* **Zu bearbeitende Aufgaben**:
• 1. Beantworten Sie anhand des Artikels zur Maskenpflicht:
(a) Was können sich Ladenbesitzer laut Bildunterschrift im Internet herunterladen?
(b) Seit welchem Datum gilt die Maskenpflicht in Baden-Württemberg?
(c) Welchen Beruf übt Tobias Plaz aus?
• 2. Nennen Sie alle Passagen, die im Artikel zur Maskenpflicht in Anführungszeichen stehen.
• 3. Geben Sie einen Abschnitt aus dem Artikel zur Maskenpflicht wortgetreu aus. Beginnen Sie bei den Worten "Horb - Die Maskenpflicht, die", und enden Sie nach "Mund-Nasen-Schutz zu tragen.".
=== Artikeltext ===
"Aber bitte mit Maske!": Ladenbesitzer können sich dieses Plakat im Internet herunterladen. Foto: Land Baden-Württemberg

Verkaufspersonal muss Kunden immer wieder auf Maskenpflicht hinweisen. Viele Atteste unnötig.

Horb - Die Maskenpflicht, die in Baden-Württemberg seit dem 27. April gilt, spaltet die Gemüter. Dass mancher Kunde sich an der Maske in seinem Gesicht stört – und dies nicht nur aus gesundheitlichen Gründen – ist die eine Seite der Geschichte. Die andere können die erzählen, die auf der anderen Seite der Verkaufstheke ihre Arbeit tun. Und die immer wieder widerspenstige Kunden darauf hinweisen müssen, doch bitte einen Mund-Nasen-Schutz zu tragen.

Siehe auch: Torsten K. rebelliert gegen Maskenpflicht

Zu diesem Thema hat sich auch der Eutinger Bäckermeister Tobias Plaz bereits im Internet geäußert. Auf einer Facebook-Seite berichtet er, dass vor allem die Verkäuferinnen in seiner Bäckerei gerade "wegen der Maskenpflicht unendlich viele Diskussionen mit Maskenverweigerern führen" müssten. Zudem gebe es eine Kundin, "angeblich Ärztin", die jedes Mal wegen der Masken einen Aufstand mache im Laden.

"Das war echt übel."
=== Ausgelesene Einträge ===
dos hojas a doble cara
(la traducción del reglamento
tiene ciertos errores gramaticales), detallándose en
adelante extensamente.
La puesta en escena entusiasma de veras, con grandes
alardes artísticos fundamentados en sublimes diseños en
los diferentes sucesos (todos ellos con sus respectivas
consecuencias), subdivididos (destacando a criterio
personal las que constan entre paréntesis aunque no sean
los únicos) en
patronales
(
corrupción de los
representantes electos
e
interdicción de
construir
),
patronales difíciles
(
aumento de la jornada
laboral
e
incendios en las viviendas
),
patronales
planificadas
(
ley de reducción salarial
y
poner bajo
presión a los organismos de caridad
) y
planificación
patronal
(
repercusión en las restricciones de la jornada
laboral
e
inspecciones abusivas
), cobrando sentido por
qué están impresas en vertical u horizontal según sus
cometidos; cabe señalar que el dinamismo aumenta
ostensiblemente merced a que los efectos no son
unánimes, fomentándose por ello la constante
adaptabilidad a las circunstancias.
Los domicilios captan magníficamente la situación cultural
===
=== Ausgelesene Einträge ===
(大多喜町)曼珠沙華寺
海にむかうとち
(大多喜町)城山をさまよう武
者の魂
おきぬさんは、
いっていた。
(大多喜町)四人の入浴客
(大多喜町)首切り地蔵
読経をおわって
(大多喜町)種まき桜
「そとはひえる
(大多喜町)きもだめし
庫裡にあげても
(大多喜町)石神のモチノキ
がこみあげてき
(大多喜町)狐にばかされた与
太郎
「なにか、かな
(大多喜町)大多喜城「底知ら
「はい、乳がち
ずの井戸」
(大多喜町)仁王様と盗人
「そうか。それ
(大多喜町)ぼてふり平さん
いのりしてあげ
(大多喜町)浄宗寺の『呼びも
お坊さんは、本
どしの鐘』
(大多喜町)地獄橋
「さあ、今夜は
===
=== Ausgelesene Einträge ===
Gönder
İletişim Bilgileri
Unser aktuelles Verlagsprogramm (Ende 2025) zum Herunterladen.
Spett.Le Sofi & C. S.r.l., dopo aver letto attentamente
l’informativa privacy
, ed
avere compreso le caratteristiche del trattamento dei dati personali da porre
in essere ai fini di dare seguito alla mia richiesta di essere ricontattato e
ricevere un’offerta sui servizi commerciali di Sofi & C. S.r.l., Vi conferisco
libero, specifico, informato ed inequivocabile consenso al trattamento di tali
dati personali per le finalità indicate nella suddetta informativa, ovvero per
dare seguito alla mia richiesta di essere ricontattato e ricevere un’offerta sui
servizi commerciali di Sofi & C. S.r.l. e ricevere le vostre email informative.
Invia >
===
* **Lösungen**:
• 1.
(a) Das Plakat „Aber bitte mit Maske!“
(b) Seit dem 27. April
(c) Er ist Bäckermeister.

• 2.
- „Aber bitte mit Maske!“
- „wegen der Maskenpflicht unendlich viele Diskussionen mit Maskenverweigerern führen“
- „angeblich Ärztin“
- „Das war echt übel.“

• 3.
Horb - Die Maskenpflicht, die in Baden-Württemberg seit dem 27. April gilt, spaltet die Gemüter. Dass mancher Kunde sich an der Maske in seinem Gesicht stört – und dies nicht nur aus gesundheitlichen Gründen – ist die eine Seite der Geschichte. Die andere können die erzählen, die auf der anderen Seite der Verkaufstheke ihre Arbeit tun. Und die immer wieder widerspenstige Kunden darauf hinweisen müssen, doch bitte einen Mund-Nasen-Schutz zu tragen.